Oakland, CA (PRWEB) October 25, 2005
Life for Lucille Bellucci began in Shanghai, China, where she grew up during WWII dodging bombs and, up until 1949, Chinese Communist street demonstrators. At 18, she landed in the interrogation room of the Communist secret police. Was she a spy for the Americans? they wanted to know. Who were her collaborators? Write their names down. Each day for six weeks she repeated her denials of spying. Finally, she made up names and addresses of fellow spies. Anything to get an exit visa for herself and her family. When this fiction became evident, she found herself in worse trouble than ever. The police threatened execution by firing squad. She had to sign a confession and apologize to the People's Republic for her evil activities.
Although Bellucci refused to sign, believing that martyrdom (she was 18 and Catholic) assured her of heaven, her picture and confession appeared in the newspaper anyway. Her Italian citizenship saved her from execution.

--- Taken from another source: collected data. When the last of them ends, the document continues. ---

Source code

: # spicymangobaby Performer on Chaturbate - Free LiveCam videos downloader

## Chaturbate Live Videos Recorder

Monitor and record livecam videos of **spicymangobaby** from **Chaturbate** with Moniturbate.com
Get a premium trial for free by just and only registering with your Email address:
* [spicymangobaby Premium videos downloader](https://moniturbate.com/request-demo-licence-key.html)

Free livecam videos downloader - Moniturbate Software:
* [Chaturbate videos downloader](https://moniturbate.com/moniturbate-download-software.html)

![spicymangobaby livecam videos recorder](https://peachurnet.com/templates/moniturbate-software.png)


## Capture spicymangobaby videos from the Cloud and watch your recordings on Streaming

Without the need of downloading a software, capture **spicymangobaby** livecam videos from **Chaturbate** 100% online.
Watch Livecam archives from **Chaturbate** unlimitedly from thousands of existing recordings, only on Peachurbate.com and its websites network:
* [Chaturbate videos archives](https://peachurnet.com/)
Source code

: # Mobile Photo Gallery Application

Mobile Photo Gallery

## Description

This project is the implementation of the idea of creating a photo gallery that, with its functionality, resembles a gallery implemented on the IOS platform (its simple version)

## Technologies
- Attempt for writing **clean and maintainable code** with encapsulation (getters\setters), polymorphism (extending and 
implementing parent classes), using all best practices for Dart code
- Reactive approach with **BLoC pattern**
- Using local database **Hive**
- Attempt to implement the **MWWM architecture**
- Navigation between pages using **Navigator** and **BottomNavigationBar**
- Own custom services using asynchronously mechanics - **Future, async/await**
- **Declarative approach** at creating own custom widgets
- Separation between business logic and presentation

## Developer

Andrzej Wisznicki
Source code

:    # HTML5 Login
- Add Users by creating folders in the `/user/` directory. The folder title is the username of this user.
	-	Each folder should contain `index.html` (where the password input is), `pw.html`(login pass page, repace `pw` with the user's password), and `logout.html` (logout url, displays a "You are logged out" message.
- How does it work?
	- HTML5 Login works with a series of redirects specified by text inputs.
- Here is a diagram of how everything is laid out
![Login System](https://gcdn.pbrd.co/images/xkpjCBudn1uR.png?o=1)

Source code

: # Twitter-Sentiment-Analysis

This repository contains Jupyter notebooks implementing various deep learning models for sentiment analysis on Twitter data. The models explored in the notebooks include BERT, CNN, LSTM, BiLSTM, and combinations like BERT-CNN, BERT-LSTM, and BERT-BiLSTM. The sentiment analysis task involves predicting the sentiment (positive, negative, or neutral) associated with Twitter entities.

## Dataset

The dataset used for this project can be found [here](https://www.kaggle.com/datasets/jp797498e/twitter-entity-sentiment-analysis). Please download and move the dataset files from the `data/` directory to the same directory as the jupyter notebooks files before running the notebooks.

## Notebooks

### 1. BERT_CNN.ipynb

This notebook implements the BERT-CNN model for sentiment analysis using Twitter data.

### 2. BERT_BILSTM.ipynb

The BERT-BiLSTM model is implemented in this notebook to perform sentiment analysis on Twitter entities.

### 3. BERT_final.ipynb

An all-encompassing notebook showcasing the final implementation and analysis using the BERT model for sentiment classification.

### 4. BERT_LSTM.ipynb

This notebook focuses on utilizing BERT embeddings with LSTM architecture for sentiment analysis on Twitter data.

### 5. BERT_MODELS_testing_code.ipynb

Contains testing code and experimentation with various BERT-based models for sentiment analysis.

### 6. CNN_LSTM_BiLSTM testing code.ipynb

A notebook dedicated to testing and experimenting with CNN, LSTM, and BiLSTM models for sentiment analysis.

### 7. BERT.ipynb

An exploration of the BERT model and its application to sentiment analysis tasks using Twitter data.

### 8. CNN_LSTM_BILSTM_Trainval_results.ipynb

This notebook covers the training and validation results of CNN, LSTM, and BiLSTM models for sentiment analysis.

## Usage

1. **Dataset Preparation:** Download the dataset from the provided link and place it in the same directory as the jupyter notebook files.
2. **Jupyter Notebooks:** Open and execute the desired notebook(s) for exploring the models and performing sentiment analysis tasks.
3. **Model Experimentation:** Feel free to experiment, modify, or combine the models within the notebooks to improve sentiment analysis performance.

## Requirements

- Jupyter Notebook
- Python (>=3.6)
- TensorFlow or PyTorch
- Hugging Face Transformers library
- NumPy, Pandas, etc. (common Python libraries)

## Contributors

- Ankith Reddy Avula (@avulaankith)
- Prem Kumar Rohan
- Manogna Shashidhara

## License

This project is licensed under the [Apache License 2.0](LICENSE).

In 1952, her family--parents and a sister--forthwith received their exit visas.
Trouble was, each was allowed to carry 50 American dollars to start a new life in Italy. Even in a refugee camp in Catania, Sicily, that was a scanty grubstake. Her novel, Journey from Shanghai, was born of that experience.

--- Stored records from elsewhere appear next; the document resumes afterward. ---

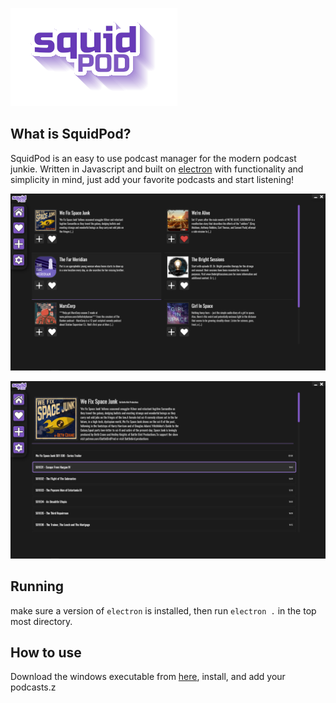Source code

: ![SquidPod](assets/logoshadow.png)

## What is SquidPod?
SquidPod is an easy to use podcast manager for the modern podcast junkie. Written in Javascript and built on [electron](https://www.electronjs.org/) with functionality and simplicity in mind, just add your favorite podcasts and start listening!

![Screenshot1](screenshots/screenshot.png)

![Screenshot2](screenshots/screenshot2.png)

## Running

make sure a version of `electron` is installed, then run  `electron .` in the top most directory.

## How to use

Download the windows executable from [here](), install, and add your podcasts.z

Bellucci's looks beleagured her throughout the five years she lived in Italy. Her father was Italian-Dutch-Indonesian, her mother Chinese. The Italians stared at "exotic" Bellucci, and her mother's bound feet.
Her emigration to the United States soon brought a decent paycheck, and life began to look up. Then she married Renato Bellucci and was dragged, kicking and screaming, to Brazil. She became an overseas American corporate wife! They lived in Ipanema, known wryly among locals as the American Slum. Bellucci says, "If you weren't American, you couldn't afford Ipanema." Hyperbole, of course; their neighbors were German, French, and, even, Brazilians.

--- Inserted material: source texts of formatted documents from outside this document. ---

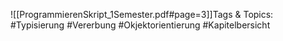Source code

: 
![[ProgrammierenSkript_1Semester.pdf#page=3]]Tags & Topics:
   #Typisierung
   #Vererbung
   #Okjektorientierung
   #Kapitelbersicht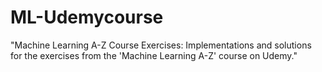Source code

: # ML-Udemycourse
"Machine Learning A-Z Course Exercises: Implementations and solutions for the exercises from the 'Machine Learning A-Z' course on Udemy."
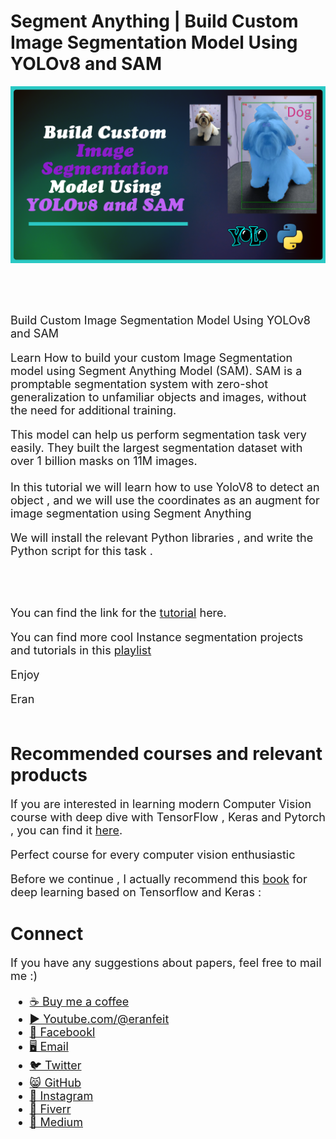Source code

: # Segment Anything | Build Custom Image Segmentation Model Using YOLOv8 and SAM
<p align="center">
  <img width="800" src="4-Build Custom Image Segmentation Model Using YOLOv8 and SAM.png" "image">
</p>

##
<br/><br/> 

<font size= "4" >
Build Custom Image Segmentation Model Using YOLOv8 and SAM

Learn How to build your custom Image Segmentation model using Segment Anything Model (SAM).
SAM is a promptable segmentation system with zero-shot generalization to unfamiliar objects and images, without the need for additional training.

This model can help us perform segmentation task very easily.
They built the largest segmentation dataset with over 1 billion masks on 11M images.
<br/><br/> 
In this tutorial we will learn how to use YoloV8 to detect an object , and we will use the coordinates as an augment for image segmentation using Segment Anything 

We will install the relevant Python libraries ,  and write the Python script for this task .

<br/><br/> 

You can find the link for the [tutorial](https://youtu.be/8cir9HkenEY) here. 

You can find more cool Instance segmentation projects and tutorials in this  [playlist](https://www.youtube.com/playlist?list=PLdkryDe59y4Y24C9LW1AjffKmgGUyaInz)


Enjoy

Eran
<br/><br/> 

</font>

# Recommended courses and relevant products 
<font size= "4" >

If you are interested in learning modern Computer Vision course with deep dive with TensorFlow , Keras and Pytorch , you can find it [here](http://bit.ly/3HeDy1V).

Perfect course for every computer vision enthusiastic

Before we continue , I actually recommend this [book](https://amzn.to/3STWZ2N) for deep learning based on Tensorflow and Keras : 



</font>

# Connect

<font size= "4" >
If you have any suggestions about papers, feel free to mail me :)

- [☕ Buy me a coffee](https://ko-fi.com/eranfeit)
- [▶️ Youtube.com/@eranfeit](https://www.youtube.com/channel/UCTiWJJhaH6BviSWKLJUM9sg)
- [🐙 Facebookl](https://www.facebook.com/groups/3080601358933585)
- [🖥️ Email](mailto:feitgemel@gmail.com)
- [🐦 Twitter](https://twitter.com/eran_feit )
- [😸 GitHub](https://github.com/feitgemel)
- [📸 Instagram](https://www.instagram.com/eran_feit/)
- [🤝 Fiverr ](https://www.fiverr.com/s/mB3Pbb)
- [📝 Medium ](https://medium.com/@feitgemel)


</font>


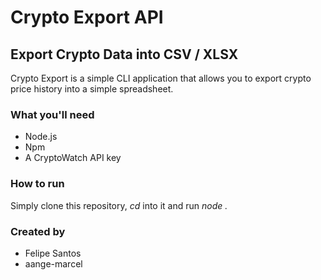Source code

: # Crypto Export API

## Export Crypto Data into CSV / XLSX

Crypto Export is a simple CLI application that allows you to export crypto price history into a simple spreadsheet.

### What you'll need

- Node.js
- Npm
- A CryptoWatch API key

### How to run

Simply clone this repository, _cd_ into it and run _node ._

### Created by

- Felipe Santos
- aange-marcel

Amid so much foreign affluence, Bellucci noted candlelit offerings of food on street corners. She learned from Antonia, their maid, that when a piece of blue cloth was laid on the bowl of manioc meal, the petition went to the Virgin Mary. If an opened bottle of beer accompanied the manioc, Exu the Devil ruled.
Bellucci kept asking to go to a spirit ritual and was routinely forbidden by Renato. She cast about for something to do and launched an unpaid singing career in The Little Theatre. She produced a play, "Table Manners," by Alan Ayckbourne. Renato found himself eating dinner on a card table because their furniture was on stage. "He didn't mind," Bellucci says, "as long as we didn't have to go to a spirit ritual."
When they returned home to California in 1980, Bellucci hit the research books on Umbanda, commonly known erroneously as voodoo. On his trips back to Brazil, Renato bought more books for her. That is how she discovered Quimbanda, a ritual prohibited by the government as evil, diabolical, foul, villainous. Bellucci's project brightened. Although the book described only how to undo Quimbanda, she worked the procedure backwards and came up with The Snake Woman of Ipanema:
"When Maggie Dalton finds a slaughtered black cockerel on her car, Tonia, her maid, says, 'Someone means you harm.' Jon Dalton's affair with a Brazilian woman is skewing Maggie's soul. She broods on the occult. To foreigners, Brazil is all about beaches and bikinis. Beneath the surface of Rio de Janeiro's good life runs the cult of spiritism, brought over 450 years ago by captive slaves from West Africa."
After Snake Woman, Bellucci wrote The Year of the Rat, a historical novel set in Shanghai. "I am in it as a 12-year-old child," she explains. The political story behind the Communist encroachment winds through a love affair, murder, and survival.
Bellucci has published nearly 50 short stories, essays, poems, humor/satire, children's fact and fiction. She has won six first-place awards.
Her latest novel is Stone of Heaven, set in America.